Partagé, ce mode de rédaction est critiqué pour ses insuffisances. En effet, sous l’influence du droit comparé et des exhortations d’une partie de la doctrine, il est apparu que l’obligation de motivation des décisions de justice semblait nécessairement impliquer sa complétude ainsi que l’intelligibilité, la lisibilité et la simplicité de la décision. De ce fait, la modernisation du mode de rédaction des décisions de justice est devenue une préoccupation majeure pour les juridictions françaises. Déjà, en 2012, le vice-président du Conseil d’État avait missionné un groupe de travail sur la rédaction des décisions de la juridiction administrative présidé par Philippe Martin. Ce rapport préconisait l’évolution des modes de rédaction des décisions de justice, notamment par l’enrichissement de leur motivation et l’amélioration de leur lisibilité (sur ces points, v. la seconde partie de l’ouvrage collectif dirigé par le professeur Teitgen-Colly consacrée à la pédagogie du juge administratif : C. Teitgen-Colly, dir., Les figures du juge administratif, LGDJ-Lextenso, 2015, 165 p.). Aujourd’hui, c’est au tour du Conseil constitutionnel de décider de moderniser le mode de rédaction de ses décisions, en précisant qu’il s’agit là « d’un choix de rédaction pérenne, qui a vocation à être décliné pour l’ensemble des types de décisions ». Déjà, depuis l’annonce de la volonté de moderniser le mode de rédaction de ses décisions, le Conseil constitutionnel l’a appliqué au contentieux Q.P.C., au contentieux électoral (Cons. Const., 24 mai 2016, n° 2016-4954 AN), au contentieux des lois des collectivités d’outre-mer autonomes (Cons. Const., 3 juin 2016, n° 2016-10 LOM), au déclassement des textes de forme législative (Cons. Const., 16 juin 2016, n° 2016-263 L), au contentieux de constitutionnalité des lois du pays de la Nouvelle-Calédonie (Cons. Const., 16 juin 2016, n° 2016-6 LP) ainsi qu’au contentieux des déclarations de conformité (Cons. Const., 28 juill. 2016, n°s 2016-732/733/734 DC). Si elle a une vocation générale, cette décision revêt une signification particulière dans le cadre du contrôle de constitutionnalité, mission essentielle du Conseil constitutionnel.

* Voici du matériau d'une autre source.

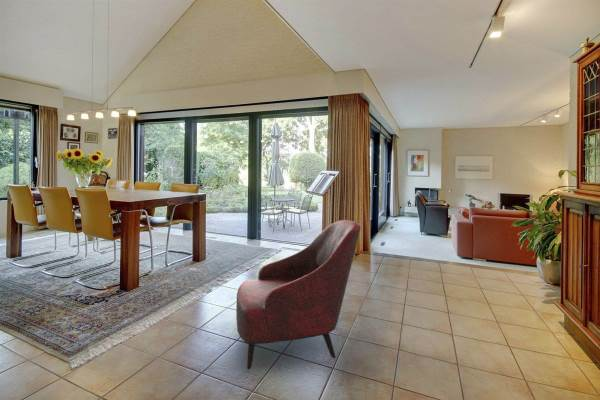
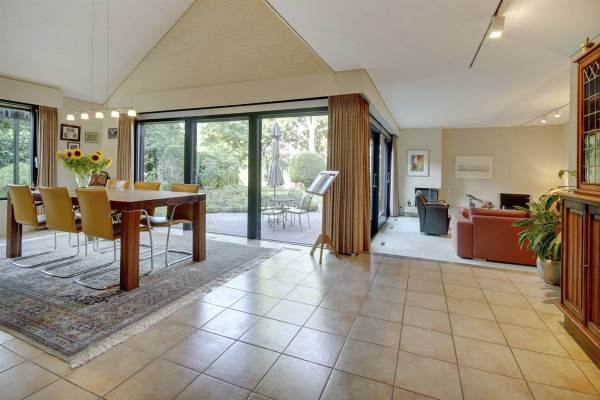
- armchair [235,219,361,370]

La modernisation du mode de rédaction des décisions du Conseil constitutionnel souffre d’un paradoxe. Comme tout effort de modernisation, elle doit être appréciée au regard du mode traditionnel de rédaction. Marqué par la brièveté, celui-ci semble dépassé si bien que sa modernisation, caractérisée par l’approfondissement de la motivation et le renforcement de l’intelligibilité et de la lisibilité de la décision, apparaît utile. Si ce dernier élément, qui se traduit essentiellement par la simplification de la lecture, est atteint avec l’abandon de la « phrase unique », des « vus » et des « considérants », l’approfondissement de la motivation demeure un horizon à atteindre pour le Conseil constitutionnel. Mais cet horizon semble difficile à atteindre compte tenu des contraintes inhérentes à l’office du Conseil constitutionnel. Et c’est précisément là que se situe le paradoxe. Mesure utile, la modernisation du mode de rédaction des décisions du Conseil constitutionnel poursuit un objectif, l’approfondissement de la motivation, qui apparaît difficilement réalisable.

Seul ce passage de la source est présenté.